If I don't have carpet burn in the morning you aren't trying hard enough.
My mom just saw the bruise on my chest from the bite mark he left. Played it off that I hit myself w a box of beauty products. She believed me. God I love working retail sometimes.
i would have thought, that you two being my best friends, one of you would have atleast tried to catch me before i hit the ground after blacking out.
Fire alarms went off at reception of gay wedding im at. We all had to evacuate until FD got here. Then...ill just text the photos.
The cute guy in my class hurt himself and is on crutches. My first thought was "Good. He'll be easier to take down." Like he's a gazelle and I'm a dick tiger. What's wrong with me?
If we go out with the 22/23 year olds we should make t a double date. I don't want to endure the judging looks of the public as I rob the cradle alone.
What happened to the good old days when we whispered the words beer pong and people came running?
I fucking love my neighbors. I offered him chocolate and somehow it turned into a sexual proposition.

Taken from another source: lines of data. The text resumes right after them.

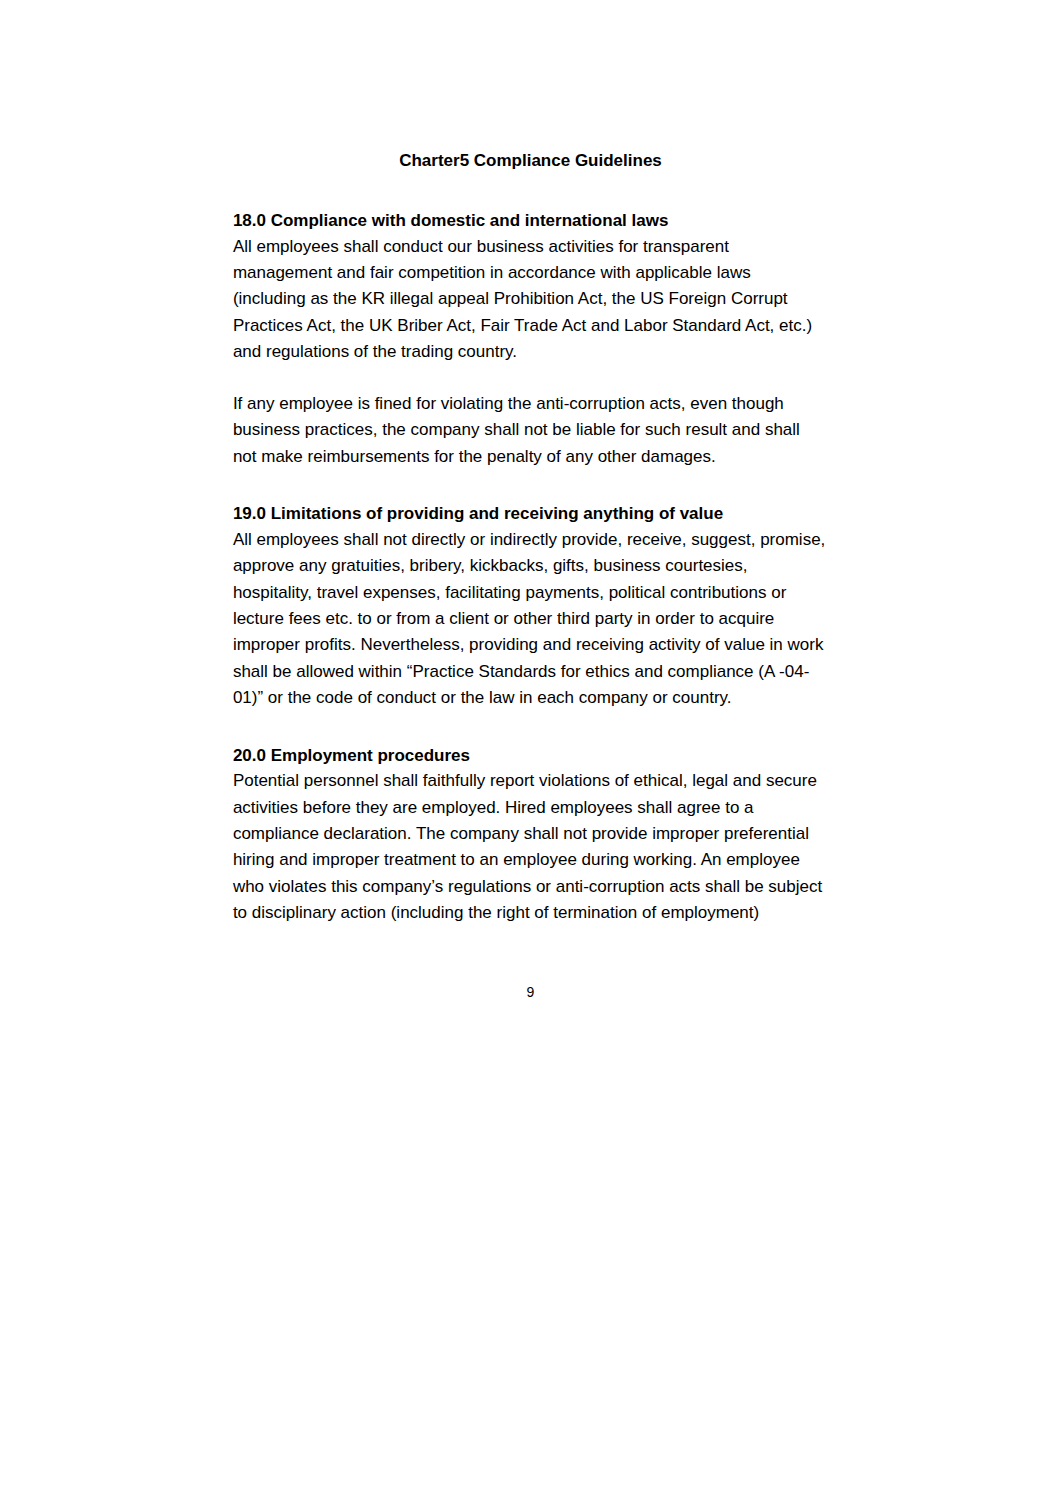Charter5 Compliance Guidelines
18.0 Compliance with domestic and international laws
All employees shall conduct our business activities for transparent management and fair competition in accordance with applicable laws (including as the KR illegal appeal Prohibition Act, the US Foreign Corrupt Practices Act, the UK Briber Act, Fair Trade Act and Labor Standard Act, etc.) and regulations of the trading country.
If any employee is fined for violating the anti-corruption acts, even though business practices, the company shall not be liable for such result and shall not make reimbursements for the penalty of any other damages.
19.0 Limitations of providing and receiving anything of value
All employees shall not directly or indirectly provide, receive, suggest, promise, approve any gratuities, bribery, kickbacks, gifts, business courtesies, hospitality, travel expenses, facilitating payments, political contributions or lecture fees etc. to or from a client or other third party in order to acquire improper profits. Nevertheless, providing and receiving activity of value in work shall be allowed within “Practice Standards for ethics and compliance (A -04-01)” or the code of conduct or the law in each company or country.
20.0 Employment procedures
Potential personnel shall faithfully report violations of ethical, legal and secure activities before they are employed. Hired employees shall agree to a compliance declaration. The company shall not provide improper preferential hiring and improper treatment to an employee during working. An employee who violates this company’s regulations or anti-corruption acts shall be subject to disciplinary action (including the right of termination of employment)
9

What's the right thing to say when he sends me a picture of his penis ?
Apparently I'm not allowed to call at 3am anymore and ask to speak to all his siblings. I was just trying to get to know the family
She invited us over for cocaine and donuts
I recall trading my iPhone watch for a carton of Marlboros.
Blacked out and Irish exited last night. At dinner. On a Sunday.
Honestly, the only reason I've been productive today was because I ended up organizing my apartment while searching for my vibratory charger.